=== GIVEN DATA ===
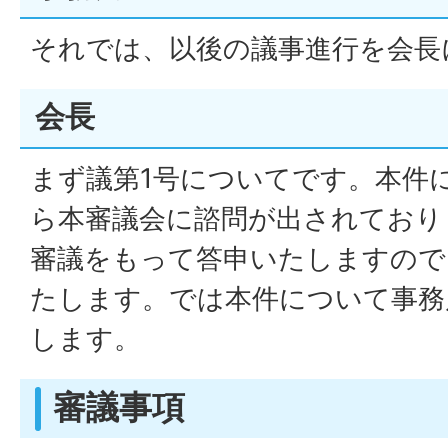
それでは、以後の議事進行を会長
会長
まず議第1号についてです。本件
ら本審議会に諮問が出されており
審議をもって答申いたしますので
たします。では本件について事務
します。
審議事項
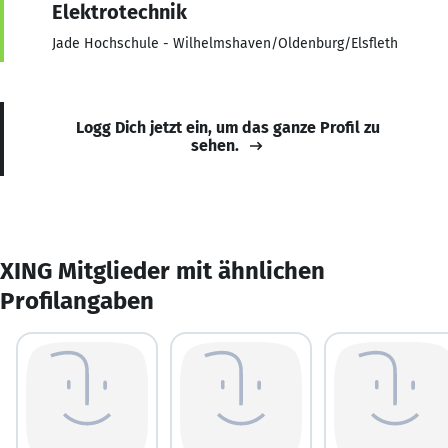
Elektrotechnik
Jade Hochschule - Wilhelmshaven/Oldenburg/Elsfleth
Logg Dich jetzt ein, um das ganze Profil zu
sehen.
XING Mitglieder mit ähnlichen
Profilangaben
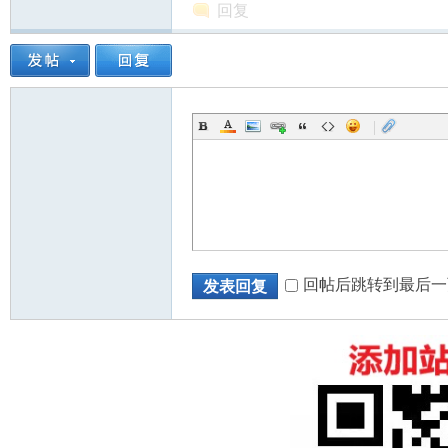
回复
|
回帖后跳转到最后一
发表回复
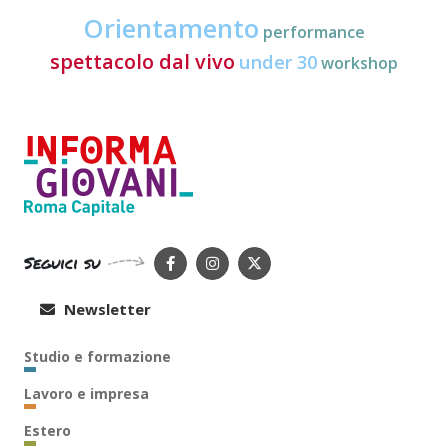
Orientamento
performance
spettacolo dal vivo
under 30
workshop
Seguici su
Newsletter
Studio e formazione
Lavoro e impresa
Estero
===
[WRITTEN TASK]
Repeat the material above verbatim. Leave the pictures behind.

[ANSWER AREA]
それでは、以後の議事進行を会長
会長
まず議第1号についてです。本件
ら本審議会に諮問が出されており
審議をもって答申いたしますので
たします。では本件について事務
します。
審議事項
Elektrotechnik
Jade Hochschule - Wilhelmshaven/Oldenburg/Elsfleth
Logg Dich jetzt ein, um das ganze Profil zu
sehen.
XING Mitglieder mit ähnlichen
Profilangaben
回复
|
回帖后跳转到最后一
发表回复
Orientamento
performance
spettacolo dal vivo
under 30
workshop
Seguici su
Newsletter
Studio e formazione
Lavoro e impresa
Estero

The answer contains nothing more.